Neural progenitors for sensory and motor repair
- Datum: 23 oktober, kl. 10.00
- Plats: B/C8:305, Husargatan 3, Uppsala
- Doktorand: Hoeber, Jan
- Om avhandlingen
- Arrangör: Regenerativ neurobiologi
- Kontaktperson: Hoeber, Jan
This thesis primarily focuses on the restoration of deaffarented sensory fibres following injury to the dorsal root and spinal cord.
Injury and neurodegenerative conditions of the spinal cord can lead to paralysis and loss of sensation. Cell therapeutic approaches can restore sensory innervation of the spinal cord following injury and protect spinal cord cells from degeneration. This thesis primarily focuses on the restoration of deaffarented sensory fibres following injury to the dorsal root and spinal cord. These injuries lead to the formation of a non-permissive glial scar that prevents sensory axons from reinnervating spinal cord targets. It takes advantage of a dorsal root injury model that closely mimics spinal root avulsion injuries occurring in humans. In the first part of the thesis, three different neural progenitor types from human or murine sources are tested for their regenerative properties following their transplantation to the site of dorsal root avulsion injury. In the second part, the ability of murine neural progenitors to protect spinal motor neurons from a neurodegenerative process is tested.

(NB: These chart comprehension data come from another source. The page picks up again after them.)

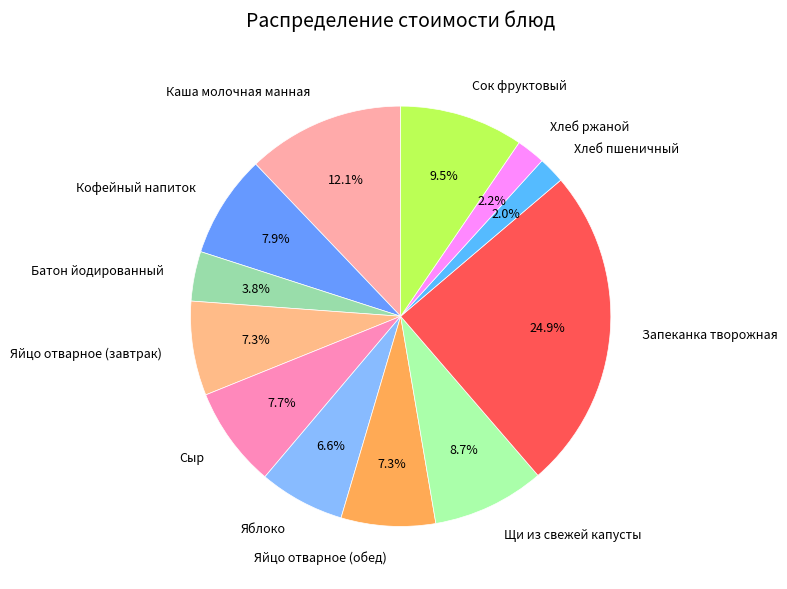

Between Сыр and Хлеб пшеничный, which is larger?

Сыр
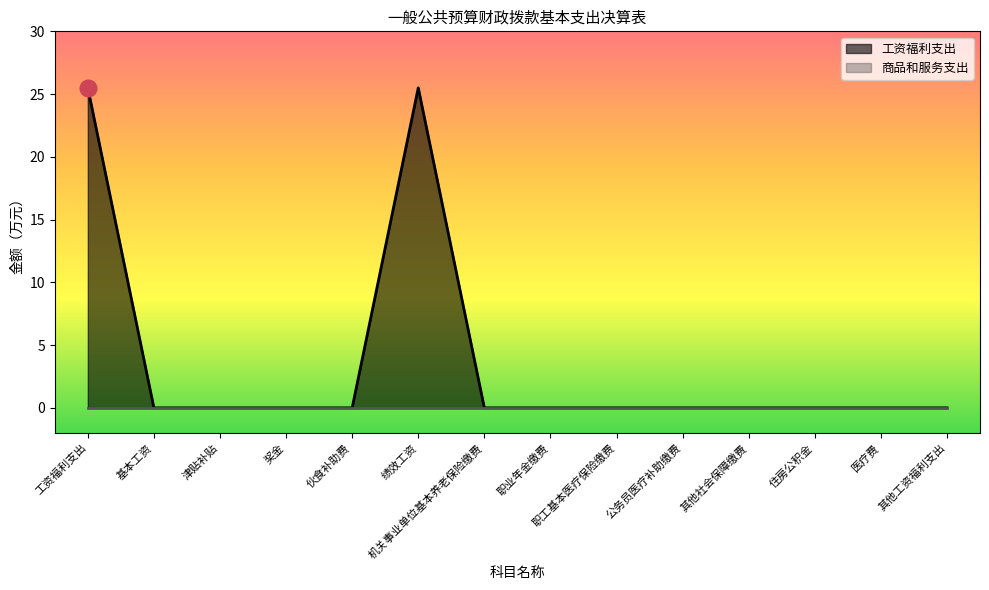

List the labels in order of value, largest first.

工资福利支出, 绩效工资, 基本工资, 津贴补贴, 奖金, 伙食补助费, 机关事业单位基本养老保险缴费, 职业年金缴费, 职工基本医疗保险缴费, 公务员医疗补助缴费, 其他社会保障缴费, 住房公积金, 医疗费, 其他工资福利支出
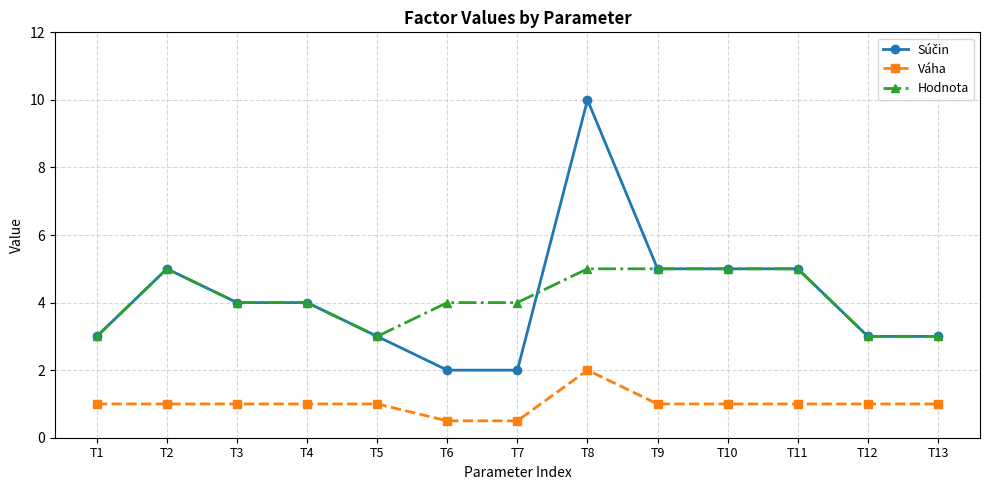

How many data points does each series have?

13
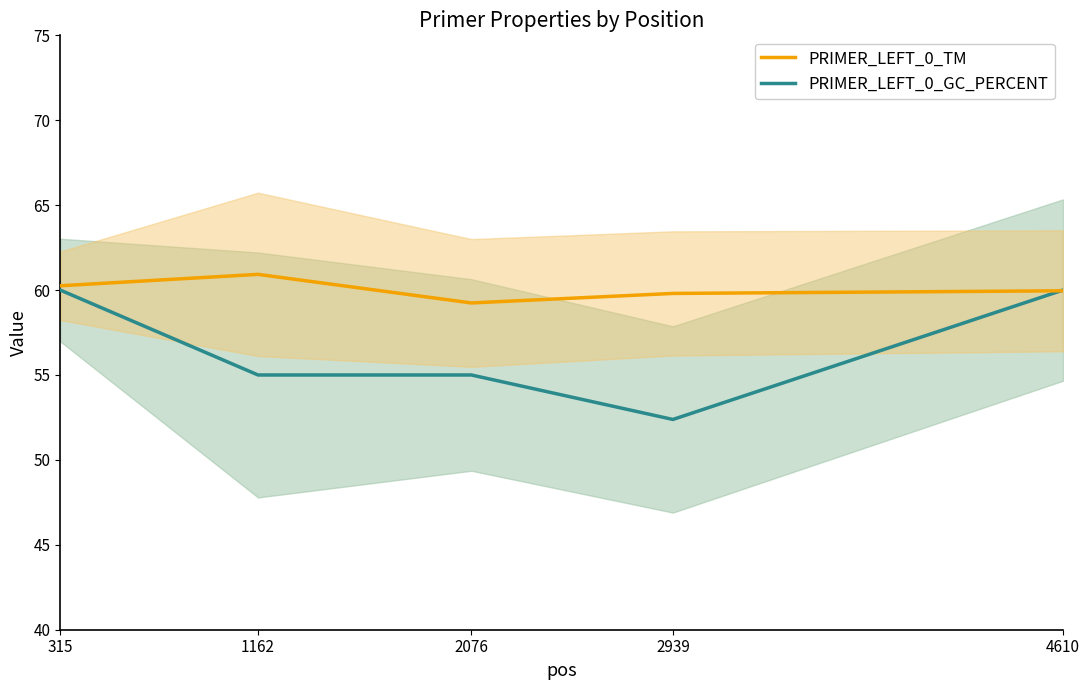

What is the total value across all series at 315?

120.3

In the first original research article, I show that human embryonic stem cell derived neural progenitors are able to restore sensorimotor functions, mediated by the formation of a tissue bridge that allows ingrowth of sensory axons into the spinal cord. In the second research article, I present that murine boundary cap neural crest stem cells, a special type of neural progenitor that governs the entry of sensory axons into the spinal cord during development, are unable to form a permissive tissue bridge. This is possibly caused by the contribution of transplant derived ingrowth non-permissive glial cells. In the third research article, I show that human neural progenitors derived from foetal sources are capable of stimulating sensory ingrowth and that they ameliorate the glial scar. When this approach is combined with the delivery of sensory outgrowth stimulating neurotrophic factors, these cells fail to form a permissive tissue bridge and fail to modify the glial scar. In the final research article, murine boundary cap neural crest stem cells are shown to protect motor neurons, which harbor an amyotrophic lateral sclerosis causing mutation, from oxidative stress. Oxidative stress is a pathological component of amyotrophic lateral sclerosis in human patients.
Taken together, this thesis provides first evidence that sensory regeneration following a spinal root avulsion injury can be achieved by transplantation of human neural progenitors. In addition, it introduces murine boundary cap neural crest stem cells as interesting candidates for the cell therapeutic treatment of amyotrophic lateral sclerosis.